Parsing Text for Emotion Terms: Analysis & Visualization Using R

Recently, I read a post regarding a sentiment analysis of Mr Warren Buffett’s annual shareholder letters in the past 40 years written by Michael Toth. In this post, only five of the annual shareholder letters showed negative net sentiment scores, whereas a majority of the letters (88%) displayed a positive net sentiment score. Toth noted that the years with negative net sentiment scores (1987, 1990, 2001, 2002 and 2008), coincided with lower annual returns on investments and global market decline. This observation caught my attention and triggered my curiosity about emotion words in those same shareholder letters, and whether or not emotion words were differentially expressed among the 40 letters.
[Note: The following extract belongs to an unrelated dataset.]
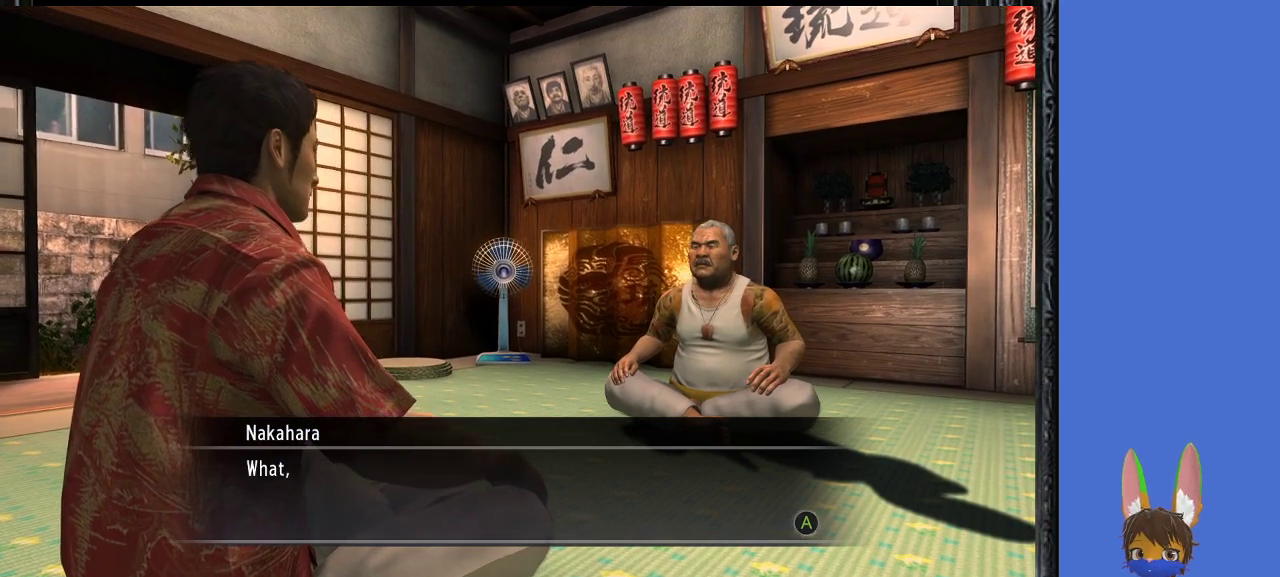
{"buttons": [], "left_stick": "center", "right_stick": "center", "events": [[133, "CROSS", "down"], [267, "CROSS", "up"]]}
With the explosion of digital and social media, there are various emoticons and emojis that can be embedded in text messages, emails, or other various social media communications, for use in expressing personal feelings or emotions. Emotions may also be expressed in textual forms using words. R offers the get_nrc_sentiment function via the Tidy or Syuzhet packages for analysis of emotion words expressed in text. Both packages implemented Saif Mohammad’s NRC Emotion lexicon, comprised of several words for emotion expressions of anger, fear, anticipation, trust, surprise, sadness, joy, and disgust.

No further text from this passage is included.